There was some discussion at the FOSDEM gathering about single admin instances and what happens in the case of disaster. Bus Factor (https://en.wikipedia.org/wiki/Bus_factor) is definitely something we should consider, and its likely we should make it clear (in the json and directory) the number of admins of an instance so that users can be aware of the bus factor issues.

There was also a suggestion of single admin projects ‘buddying up’ to provide backup for each other when disaster strikes, but this would likely be on an independent one-to-one basis for reasons of trust.

Any ideas on how to effectively deal with this issue?


#2

As a single admin I completely agree with mitigating this risk.

There are different things to take into account…

Quality of Service

As a single admin, you can’t possibly provide services to professionals: you must limit your number of ‘customers’, or else limit the quality of service to PROVIDED AS IS, NO WARRANTY WHATSOEVER.

Not doing so exposes you to risks that you’re not ready to face: if one or more of your ‘customers’ suffers a downtime, they will lose money – so you will lose credit, at minimum (says the guy who deliberately killed his Mastodon instance a few days ago).

Resilience

You may not like banks and how they operate, but banks have solved a number of key issues with regard to secrets management. If you’re hit by a bus, who else has your secrets? The bank uses the “world” concept, where a “world” of secrets can be opened by one or more keys distributed across several people, so that when one comes missing, the others can still access the vault. This concept is implemented as free software (Shamir’s Secret Sharing Scheme or ssss) and could be used to ensure that among librehosters, there’s always a way to collude and bring together two or more people to decipher your secret vault in bus factor case. Not only this, but you could have a critical infrastructure going down, and you need to access a backup SSH key or something, that would be available through the librehosters network.

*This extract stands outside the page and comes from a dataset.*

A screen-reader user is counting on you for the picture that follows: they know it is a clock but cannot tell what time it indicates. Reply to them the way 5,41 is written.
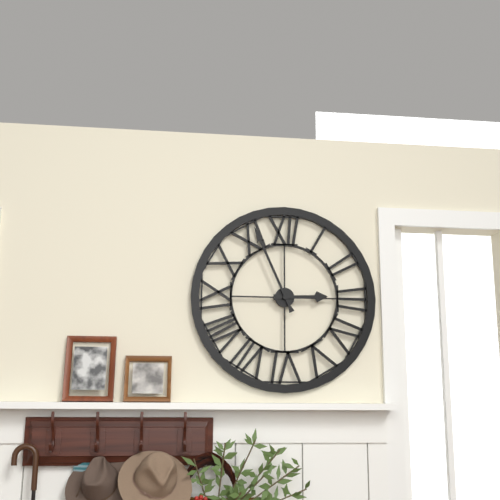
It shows 2,56
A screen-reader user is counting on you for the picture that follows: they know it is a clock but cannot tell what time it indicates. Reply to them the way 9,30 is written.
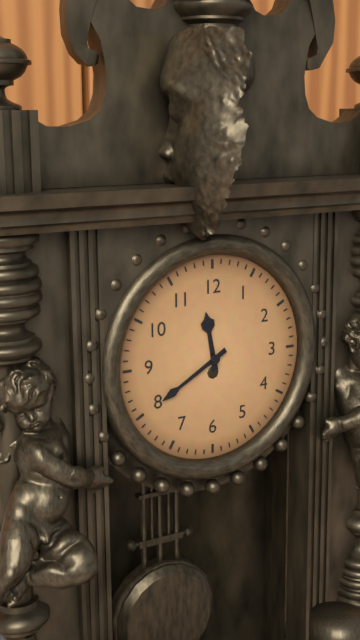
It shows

We could figure out a protocol according to which each librehoster would provide a shared Tomb with critical secrets to access and recover from broken infrastructure. This could be detailed up to the point of creating a Docker container to access those secrets: each librehoster would have a way to update their Tomb, and one way to access it; a combination of 3 or more librehosters would be able to open the Tomb of a third Librehoster in case of emergency; this could be documented in the lab, e.g., you would open an issue, three people would document their will to open the Tomb, then gather to share keys and open the Tomb.

Some kind of collective agency should be sought to mitigate the bus factor.